White lights emitting like an endless tunnel of illusion to the distant way. The sounds of their cries echoed to infinity and came back into their own eardrums. Ringing, ringing, ringing.

There was nothing they could do, but watch and wait.

Everything was too fast, and absolutely still at the same time.

…

Their son came back with the human child in his arms. There was a brief moment of utterly shock filled in the Throne Room. A full second stretched out into the absolute stillness of the thick atmosphere. They counted dozens of arrows stuck out of his chest from his back.

Asriel fell.

There was a moment where they could almost hear him say something. “I’m sorry.”

Both their souls danced almost interwindingly in a fleeting moment, before both scattered around to a million pieces like stardust on night sky, vanished to thin air. Dusts scattered over the floor, on the human child’s body.

They smiled.



WHY?

It was a late afternoon that day. A hot mid summer, late afternoon traffic jam. I was in the middle of the heat and the cursing. The scorching hot wasn’t what put people off. It was the fact that in the middle of this traffic, an ambulance that was carrying an emergency case, was stuck in it too.
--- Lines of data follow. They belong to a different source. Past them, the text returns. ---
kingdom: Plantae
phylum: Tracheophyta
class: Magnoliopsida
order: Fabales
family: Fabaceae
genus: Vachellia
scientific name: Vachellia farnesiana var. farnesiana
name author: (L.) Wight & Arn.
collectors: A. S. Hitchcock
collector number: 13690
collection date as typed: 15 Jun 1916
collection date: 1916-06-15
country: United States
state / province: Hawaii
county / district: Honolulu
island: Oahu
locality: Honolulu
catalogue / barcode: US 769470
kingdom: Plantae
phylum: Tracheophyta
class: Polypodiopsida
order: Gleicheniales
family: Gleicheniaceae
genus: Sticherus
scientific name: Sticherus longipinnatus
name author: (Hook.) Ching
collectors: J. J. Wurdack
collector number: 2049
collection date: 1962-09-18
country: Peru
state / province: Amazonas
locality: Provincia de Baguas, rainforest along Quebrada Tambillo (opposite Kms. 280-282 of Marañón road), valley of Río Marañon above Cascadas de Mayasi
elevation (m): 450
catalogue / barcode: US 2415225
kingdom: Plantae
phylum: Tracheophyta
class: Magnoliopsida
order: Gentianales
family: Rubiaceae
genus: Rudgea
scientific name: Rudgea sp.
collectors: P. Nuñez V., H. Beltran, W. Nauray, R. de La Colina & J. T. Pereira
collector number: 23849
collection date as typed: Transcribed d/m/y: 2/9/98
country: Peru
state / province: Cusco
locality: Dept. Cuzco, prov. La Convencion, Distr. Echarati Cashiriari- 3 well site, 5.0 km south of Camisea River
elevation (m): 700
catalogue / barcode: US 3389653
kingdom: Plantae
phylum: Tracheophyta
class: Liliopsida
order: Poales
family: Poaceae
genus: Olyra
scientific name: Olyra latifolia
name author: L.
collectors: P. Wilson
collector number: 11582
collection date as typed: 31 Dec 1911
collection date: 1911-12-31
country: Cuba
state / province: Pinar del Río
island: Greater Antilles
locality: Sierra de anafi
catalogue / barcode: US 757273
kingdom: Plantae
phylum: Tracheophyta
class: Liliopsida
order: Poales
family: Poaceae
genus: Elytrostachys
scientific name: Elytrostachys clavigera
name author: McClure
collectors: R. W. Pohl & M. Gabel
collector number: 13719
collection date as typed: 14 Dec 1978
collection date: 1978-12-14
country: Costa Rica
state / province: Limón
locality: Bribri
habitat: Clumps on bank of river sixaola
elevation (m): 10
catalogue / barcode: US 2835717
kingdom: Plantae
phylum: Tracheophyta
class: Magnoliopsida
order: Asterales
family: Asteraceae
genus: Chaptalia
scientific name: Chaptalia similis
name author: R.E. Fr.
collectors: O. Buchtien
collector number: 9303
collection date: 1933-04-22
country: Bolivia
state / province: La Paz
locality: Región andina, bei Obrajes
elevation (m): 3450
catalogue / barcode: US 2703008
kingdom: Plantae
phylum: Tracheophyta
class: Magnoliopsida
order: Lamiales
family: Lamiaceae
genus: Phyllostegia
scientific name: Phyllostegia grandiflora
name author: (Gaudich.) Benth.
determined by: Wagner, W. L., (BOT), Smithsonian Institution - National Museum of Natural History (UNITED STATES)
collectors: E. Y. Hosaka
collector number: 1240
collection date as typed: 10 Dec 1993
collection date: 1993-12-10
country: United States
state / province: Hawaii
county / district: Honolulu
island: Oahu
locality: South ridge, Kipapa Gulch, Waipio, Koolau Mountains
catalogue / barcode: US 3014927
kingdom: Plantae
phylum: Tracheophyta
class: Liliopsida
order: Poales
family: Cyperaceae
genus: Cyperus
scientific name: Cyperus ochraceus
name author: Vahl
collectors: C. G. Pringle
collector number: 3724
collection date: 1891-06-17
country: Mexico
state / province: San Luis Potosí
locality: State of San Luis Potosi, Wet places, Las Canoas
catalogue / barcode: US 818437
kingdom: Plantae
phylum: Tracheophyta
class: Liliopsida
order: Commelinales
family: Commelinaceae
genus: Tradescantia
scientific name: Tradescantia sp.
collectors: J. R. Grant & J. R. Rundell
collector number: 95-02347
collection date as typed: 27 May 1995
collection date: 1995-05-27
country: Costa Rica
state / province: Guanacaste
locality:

The siren still sounded distant, right far from the back of the jam.

30 minutes later, the siren came close. Each ring sequence buzzed into my eardrums

Another 30 minutes, the ambulance was finally right next to me. The siren, of course, sang a desperate song of pleading for rooms to move forward in the already “moved aside as much as possible” late day traffic vehicles next to it.

I stood there, feeling my blood pressure rising, alongside with my anxiety level.

It took them nearly another hour to get out of the traffic. I didn’t know what happened to the person inside of it, I just hope time was on their side.

Later on, when I got the chance to just sit down in my room quietly still. It dawned to me what did it mean.

…

Like a firefighter traps in a burning house. You can’t do anything but watch it falls in front of your eyes.